━━ TEKS BACAAN ━━

Thursday, November 27, 2008

Roman Agustusan*

Oleh : Rashid Satari**
Merdeka! Merdeka? Agustusan selalu berlalu secara eksotis. Bagi Republik Indonesia, agustusan sudah menjadi pesta tahunan. Berlembar-lembar, berkarung-karung rupiah seakan tak jadi soal demi menutupi anggaran agustusan. Meski anggaran tersebut sekedar untuk membiayai pembuatan kain bendera, reklamasi upacara, batang pinang, karung, hingga membayar panggung dangdutan. Keceriaan-keceriaan simbolis sebagai bukti bahwa bangsa ini mensyukuri kemerdekaannya.

━━━
━━ DATA TUGAS ━━

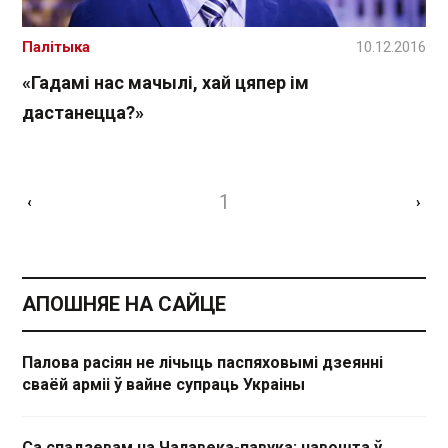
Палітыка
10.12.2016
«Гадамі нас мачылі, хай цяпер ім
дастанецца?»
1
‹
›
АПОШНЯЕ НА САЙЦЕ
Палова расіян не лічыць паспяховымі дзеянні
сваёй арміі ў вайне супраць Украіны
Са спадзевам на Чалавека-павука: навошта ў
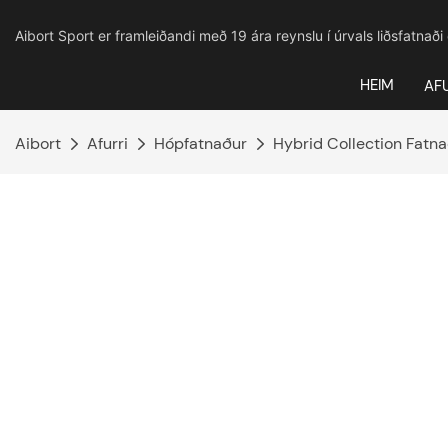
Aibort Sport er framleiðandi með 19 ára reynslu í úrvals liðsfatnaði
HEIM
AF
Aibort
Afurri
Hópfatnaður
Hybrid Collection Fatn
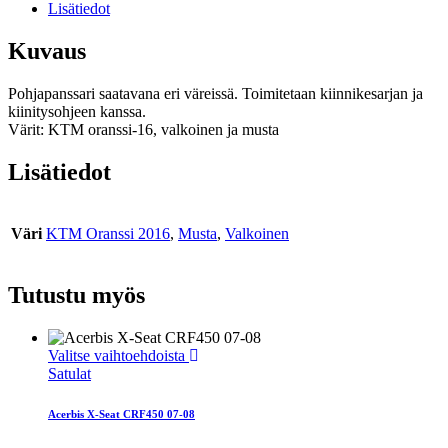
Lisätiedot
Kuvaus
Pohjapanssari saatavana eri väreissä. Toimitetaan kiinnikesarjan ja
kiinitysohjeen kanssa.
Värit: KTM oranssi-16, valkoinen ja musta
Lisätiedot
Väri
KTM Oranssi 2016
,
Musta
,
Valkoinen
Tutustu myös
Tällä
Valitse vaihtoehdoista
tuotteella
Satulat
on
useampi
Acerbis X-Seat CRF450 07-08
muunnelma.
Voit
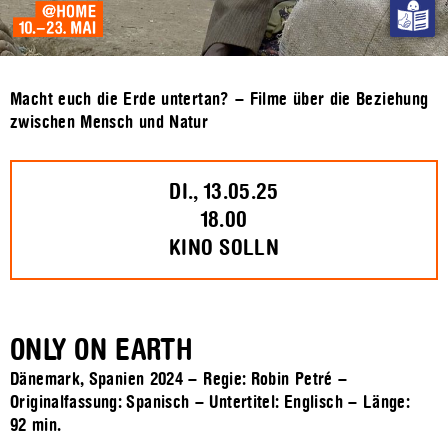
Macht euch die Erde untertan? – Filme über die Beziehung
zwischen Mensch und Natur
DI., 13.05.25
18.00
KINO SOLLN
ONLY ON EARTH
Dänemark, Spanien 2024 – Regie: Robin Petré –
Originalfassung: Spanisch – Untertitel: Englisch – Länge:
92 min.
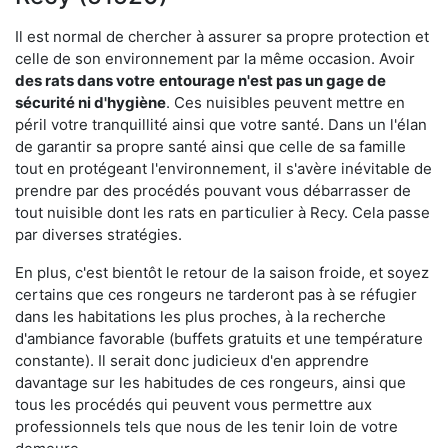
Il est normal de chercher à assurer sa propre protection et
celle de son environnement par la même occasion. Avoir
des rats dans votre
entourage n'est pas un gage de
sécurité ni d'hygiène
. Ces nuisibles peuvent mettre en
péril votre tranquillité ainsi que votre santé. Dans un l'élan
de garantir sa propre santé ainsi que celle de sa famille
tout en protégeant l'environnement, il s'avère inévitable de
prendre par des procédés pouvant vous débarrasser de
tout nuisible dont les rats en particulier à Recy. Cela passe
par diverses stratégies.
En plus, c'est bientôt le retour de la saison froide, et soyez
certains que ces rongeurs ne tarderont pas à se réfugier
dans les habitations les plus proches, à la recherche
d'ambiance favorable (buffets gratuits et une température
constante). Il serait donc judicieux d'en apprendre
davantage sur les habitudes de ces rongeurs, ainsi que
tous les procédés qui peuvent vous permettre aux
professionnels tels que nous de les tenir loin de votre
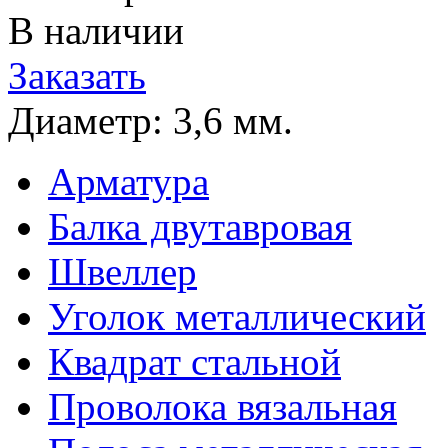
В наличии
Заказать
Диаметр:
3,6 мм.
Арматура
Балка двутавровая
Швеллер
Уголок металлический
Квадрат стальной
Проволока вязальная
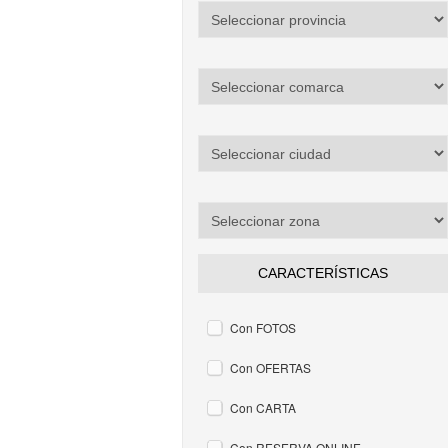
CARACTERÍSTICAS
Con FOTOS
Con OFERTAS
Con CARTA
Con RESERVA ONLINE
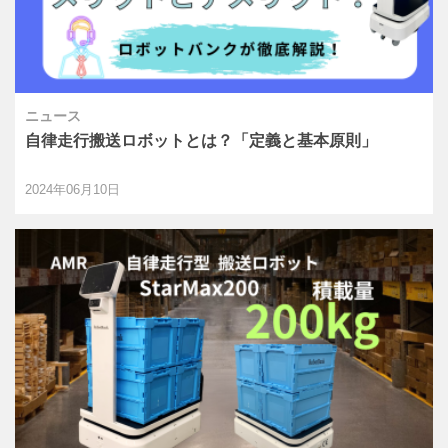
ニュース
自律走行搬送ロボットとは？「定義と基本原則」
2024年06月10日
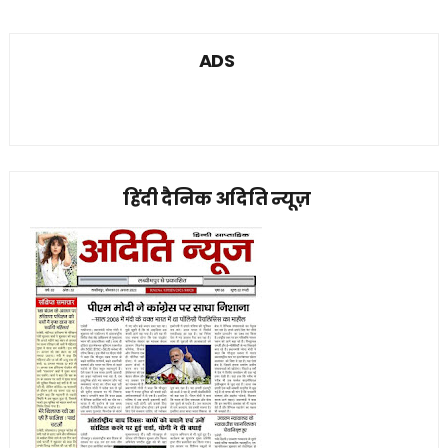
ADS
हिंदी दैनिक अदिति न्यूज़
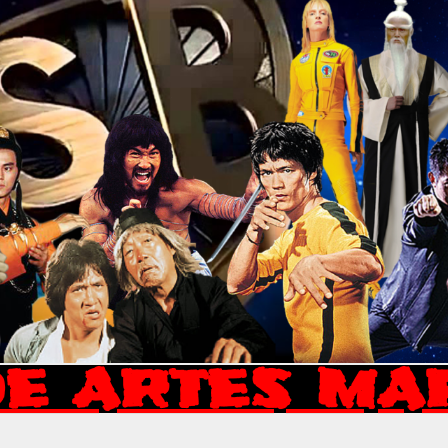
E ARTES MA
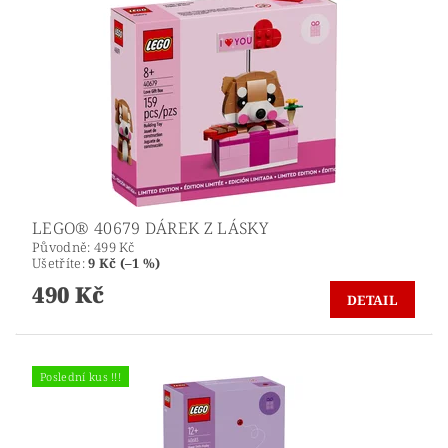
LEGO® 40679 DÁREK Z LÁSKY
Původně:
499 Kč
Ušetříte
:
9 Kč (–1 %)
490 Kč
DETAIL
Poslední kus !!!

━━━

DAFTAR TUGAS
a - Tulis ulang catatan dari baris pertamanya sampai baris yang memuat "Hybrid Collection Fatn", dengan "HEIM" diganti "HOME" dan bagian lain tetap sama. Gambar tidak usah disertakan.
b - Lanjutkan tulisan tentang agustusan itu mulai dari kalimat terakhirnya.

KUNCI JAWABAN
a -
Палітыка
10.12.2016
«Гадамі нас мачылі, хай цяпер ім
дастанецца?»
1
‹
›
АПОШНЯЕ НА САЙЦЕ
Палова расіян не лічыць паспяховымі дзеянні
сваёй арміі ў вайне супраць Украіны
Са спадзевам на Чалавека-павука: навошта ў
Aibort Sport er framleiðandi með 19 ára reynslu í úrvals liðsfatnaði
HOME
AF
Aibort
Afurri
Hópfatnaður
Hybrid Collection Fatn

b -
Merdeka! Merdeka? Agustusan memang selalu eksotis. Pemerintah tak pernah lupa selalu menghimbau masyarakat untuk sejenak mengheningkan cipta pada pukul 09.30 di tanggal 17 Agustus. Dimanapun dan apapun aktifitas masyarakat saat itu. Mengheningkan cipta sebagai kesetiaan yang (lagi-lagi) simbolis tentang ketertautan hati dengan jalan Pegangsaan Timur 56 pada jam yang sama puluhan tahun yang lalu.
Simbol-simbol. Ternyata kita memang selalu butuh simbolisasi. Simbol sebagai tugu. Simbol sebagai peringatan untuk manusia-manusia yang lemah yang mudah lupa. Lupa akan jadwal, janji bahkan sumpah. Berkali-kali terjadi, kitab suci tidak lagi dihargai pasca pengikraran sumpah dan janji-janji. Sumpah pada pertiwi, sumpah atas jabatan, sumpah atas kesetiaan.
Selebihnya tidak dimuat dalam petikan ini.